A backhoe owned by Citinickel Mines and Development Corporation was burned by unknown armed men last December in Punang, Sofronio Espanola. A military official initially suspected ‘environmentalists’ and ‘anti-mining citizens’ to be responsible for the event.
Shortly afterwards, New People’s Army rebels admitted to torching the backhoe. A military detachment was built in Punang after the incident. The detachment was burned last March.
“It is alarming that government forces immediately link our members with these armed attacks. It has a chilling effect to our members, especially in areas with critical issues, such as mining and militarization,” Tolentino said. KATRIBU Partylist membership is mostly in areas affected by development projects, businesses, and military operations. “Our advocacy is for the protection of indigenous peoples’ rights, environment, and livelihood. We are prominent and active where these rights are violated or threatened.
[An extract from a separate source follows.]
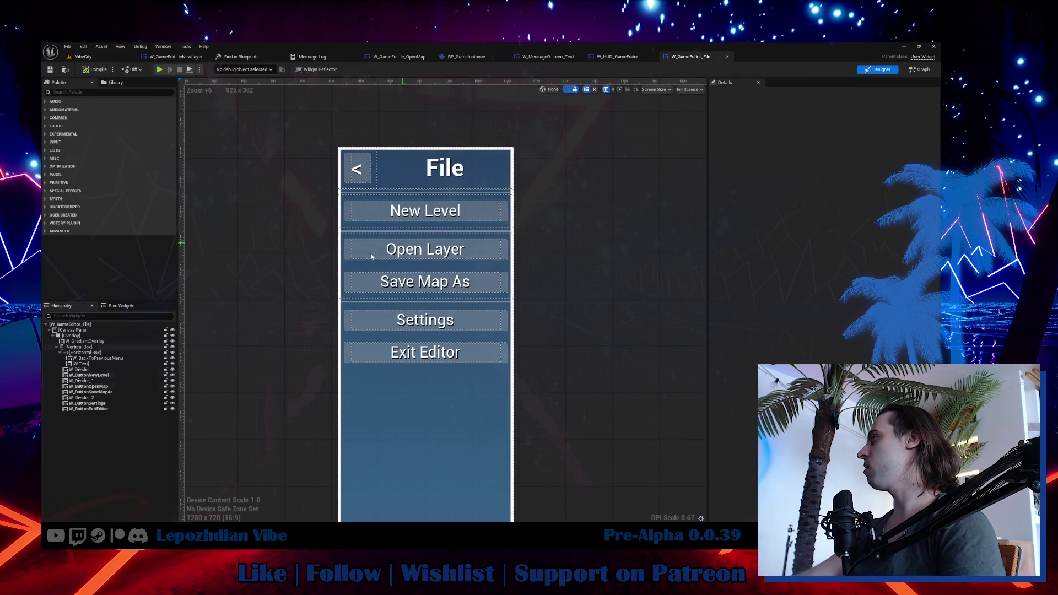
click(365, 250)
But our party does not engage in armed attacks,” Tolentino insisted. “Implicating our organization and our members to these sort of illegal activities is malicious, and a dangerous indicator of electoral violence, which are prevalent as elections draws near.”
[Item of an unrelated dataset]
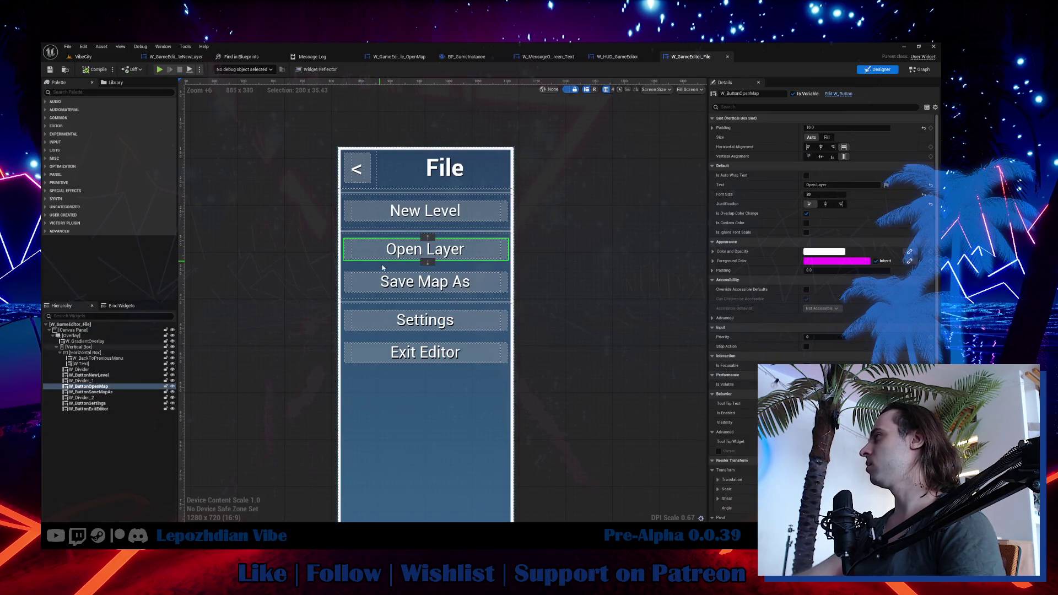
ctrl+click(399, 287)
Sofronio Espanola is a municipality in Southern Palawan where Citinickel Mines and Development Corporation (CDMC) operates a large-scale nickel mine. Indigenous Palaw’an tribes dominate the area and are critical of the mining operations of CDMC, according to Tolentino. “KATRIBU members in the Espanola complained of adverse effects of the mining operations of CDMC to the environment and their livelihood. At the onset, CDMC violated the rights of indigenous peoples to a free, prior, and informed decision when they commenced operations. Now the IPs want CDMC out of their lands,” Tolentino shared. “This critical stance of the indigenous peoples are now being exploited to justify the harassment of our members.”
Last year, an Environmental Investigation Mission (EIM) in the areas affected by CDMC was initiated by locals, and was attended by scientists and volunteers from Manila and Puerto Princesa. The EIM aimed to gauge the effects of the mine operations to the people and the environment. “The EIM solidified that CDMC violates safe mining practices. For one, their tailings pond is far below the standard. Mine tailings flow almost directly to water sources used for irrigation and household purposes. Harvest has declined sharply and health issues became prevalent in the area since CDMC started operating,” Tolentino claimed.
CDMC, however, was not acquiescent. “Our findings were not welcomed by the CDMC, and has done nothing to fix the situation and refuses to rehabilitate and adequately compensate affected residents for the damages done. Instead, it has denied the allegations and attacked the credibility of the mission,” says Tolentino. “Yet on the grounds, the negative effects of the mine operations are indisputable.”
“These types of harassment is a pressing issue. Instead of watching out for illegal posting of campaign materials, the Comelec must make actions against these types of violations as priority number one,” Tolentino said. “The safety of the electorate has more bearing to a clean, honest, and credible elections.”